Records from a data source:

——

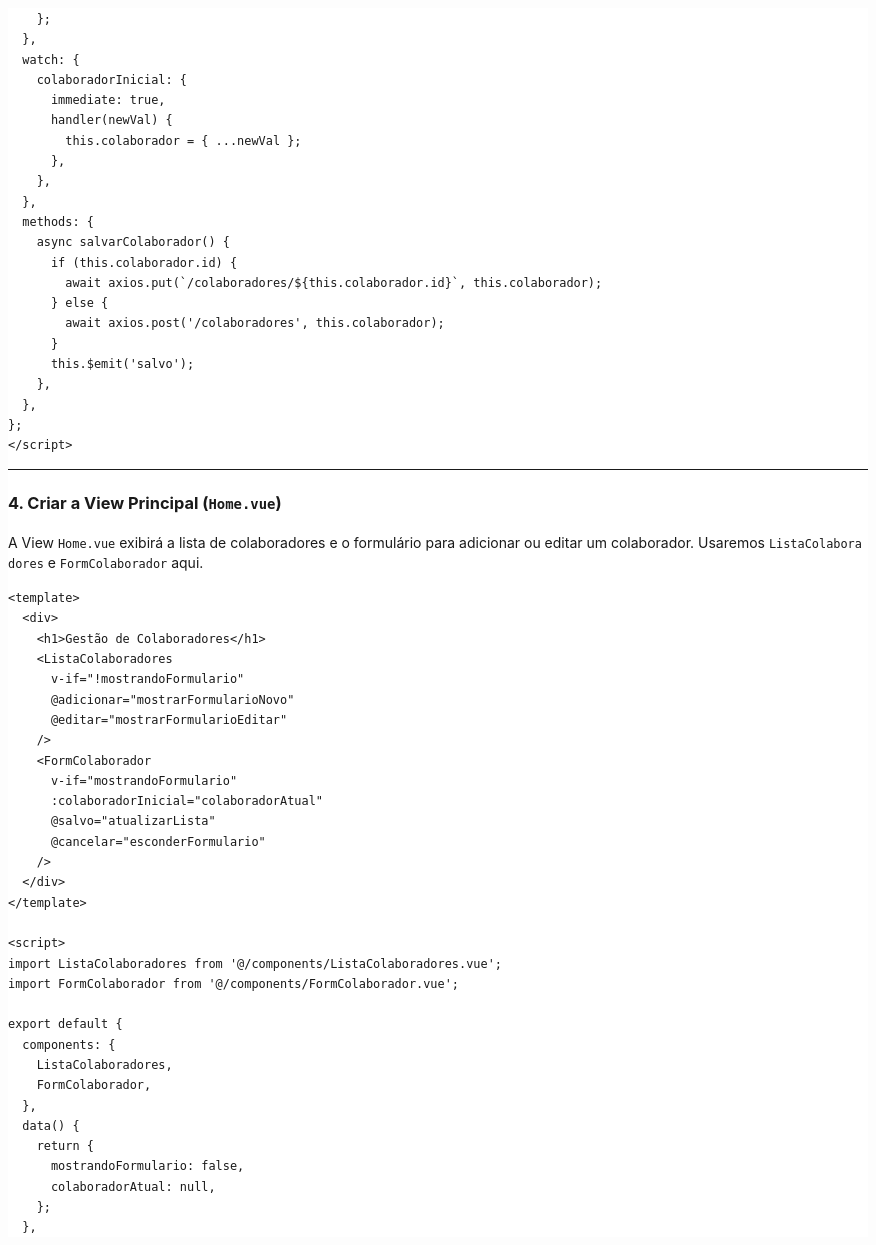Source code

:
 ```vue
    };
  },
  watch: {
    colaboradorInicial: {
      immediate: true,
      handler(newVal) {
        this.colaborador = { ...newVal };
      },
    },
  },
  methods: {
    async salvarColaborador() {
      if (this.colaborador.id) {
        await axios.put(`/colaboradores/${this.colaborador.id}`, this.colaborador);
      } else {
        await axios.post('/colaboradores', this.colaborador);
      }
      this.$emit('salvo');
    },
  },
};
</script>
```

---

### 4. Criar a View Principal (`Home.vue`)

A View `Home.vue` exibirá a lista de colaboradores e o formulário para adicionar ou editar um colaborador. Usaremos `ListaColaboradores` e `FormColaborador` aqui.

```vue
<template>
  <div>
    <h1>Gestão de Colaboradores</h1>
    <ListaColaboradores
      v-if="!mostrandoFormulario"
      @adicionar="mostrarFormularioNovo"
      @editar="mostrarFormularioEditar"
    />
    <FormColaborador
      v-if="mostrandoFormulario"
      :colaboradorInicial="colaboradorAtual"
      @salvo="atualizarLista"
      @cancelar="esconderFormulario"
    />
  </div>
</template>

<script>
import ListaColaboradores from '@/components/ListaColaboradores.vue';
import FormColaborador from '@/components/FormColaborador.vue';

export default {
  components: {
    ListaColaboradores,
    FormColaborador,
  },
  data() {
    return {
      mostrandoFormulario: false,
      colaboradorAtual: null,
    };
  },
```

——

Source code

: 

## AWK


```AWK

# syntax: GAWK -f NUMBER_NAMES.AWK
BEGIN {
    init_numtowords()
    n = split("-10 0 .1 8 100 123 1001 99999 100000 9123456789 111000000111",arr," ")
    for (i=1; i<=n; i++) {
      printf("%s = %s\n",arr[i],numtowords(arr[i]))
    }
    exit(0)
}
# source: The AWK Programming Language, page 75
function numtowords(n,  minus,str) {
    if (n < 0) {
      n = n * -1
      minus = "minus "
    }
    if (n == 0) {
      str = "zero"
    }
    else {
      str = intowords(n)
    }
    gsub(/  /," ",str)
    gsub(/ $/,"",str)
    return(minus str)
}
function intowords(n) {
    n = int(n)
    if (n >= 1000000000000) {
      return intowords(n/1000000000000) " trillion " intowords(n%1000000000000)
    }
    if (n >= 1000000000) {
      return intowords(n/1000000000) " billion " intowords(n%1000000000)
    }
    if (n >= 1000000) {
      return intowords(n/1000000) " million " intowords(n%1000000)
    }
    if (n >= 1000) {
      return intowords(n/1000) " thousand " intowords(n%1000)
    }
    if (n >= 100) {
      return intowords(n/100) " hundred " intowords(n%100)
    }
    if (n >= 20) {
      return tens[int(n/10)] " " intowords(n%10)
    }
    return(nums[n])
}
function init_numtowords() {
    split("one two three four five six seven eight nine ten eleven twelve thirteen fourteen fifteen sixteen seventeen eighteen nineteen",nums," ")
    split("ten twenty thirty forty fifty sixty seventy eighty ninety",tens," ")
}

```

——

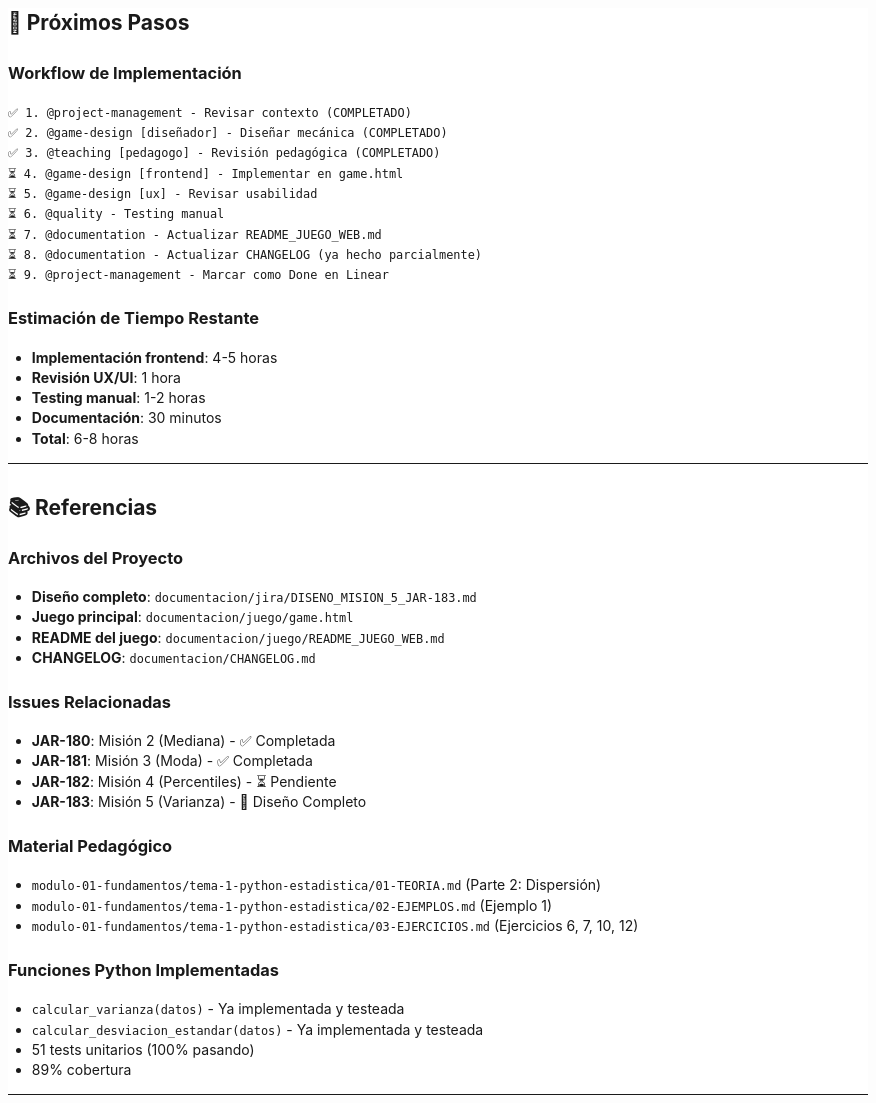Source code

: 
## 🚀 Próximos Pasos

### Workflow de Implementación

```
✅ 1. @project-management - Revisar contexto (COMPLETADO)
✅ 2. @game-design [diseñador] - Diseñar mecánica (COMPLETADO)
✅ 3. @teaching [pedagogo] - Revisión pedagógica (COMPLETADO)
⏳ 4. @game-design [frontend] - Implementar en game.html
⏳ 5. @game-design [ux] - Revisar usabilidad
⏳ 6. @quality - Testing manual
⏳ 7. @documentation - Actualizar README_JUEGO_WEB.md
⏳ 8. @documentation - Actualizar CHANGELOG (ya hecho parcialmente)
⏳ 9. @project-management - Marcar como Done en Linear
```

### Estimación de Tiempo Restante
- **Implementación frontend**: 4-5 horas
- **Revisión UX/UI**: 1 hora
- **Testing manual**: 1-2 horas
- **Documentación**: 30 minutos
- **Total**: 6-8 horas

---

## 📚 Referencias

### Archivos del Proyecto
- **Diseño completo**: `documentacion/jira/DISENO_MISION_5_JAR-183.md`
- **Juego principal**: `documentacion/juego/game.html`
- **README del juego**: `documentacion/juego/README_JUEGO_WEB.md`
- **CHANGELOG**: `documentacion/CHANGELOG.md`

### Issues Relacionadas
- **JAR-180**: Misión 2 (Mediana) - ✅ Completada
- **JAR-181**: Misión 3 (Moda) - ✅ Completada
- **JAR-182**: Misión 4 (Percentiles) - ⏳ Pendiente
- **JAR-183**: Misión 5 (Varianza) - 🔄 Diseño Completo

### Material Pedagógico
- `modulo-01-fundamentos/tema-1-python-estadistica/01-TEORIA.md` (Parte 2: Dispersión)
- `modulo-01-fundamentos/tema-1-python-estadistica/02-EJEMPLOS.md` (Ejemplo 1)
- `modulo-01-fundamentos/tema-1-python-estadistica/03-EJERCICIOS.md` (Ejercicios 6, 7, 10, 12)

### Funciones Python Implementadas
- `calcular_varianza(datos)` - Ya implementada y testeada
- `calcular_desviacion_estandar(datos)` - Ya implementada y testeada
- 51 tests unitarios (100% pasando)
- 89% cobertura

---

——

Filter the records above down to the lines that hold the string "newVal".

      handler(newVal) {
        this.colaborador = { ...newVal };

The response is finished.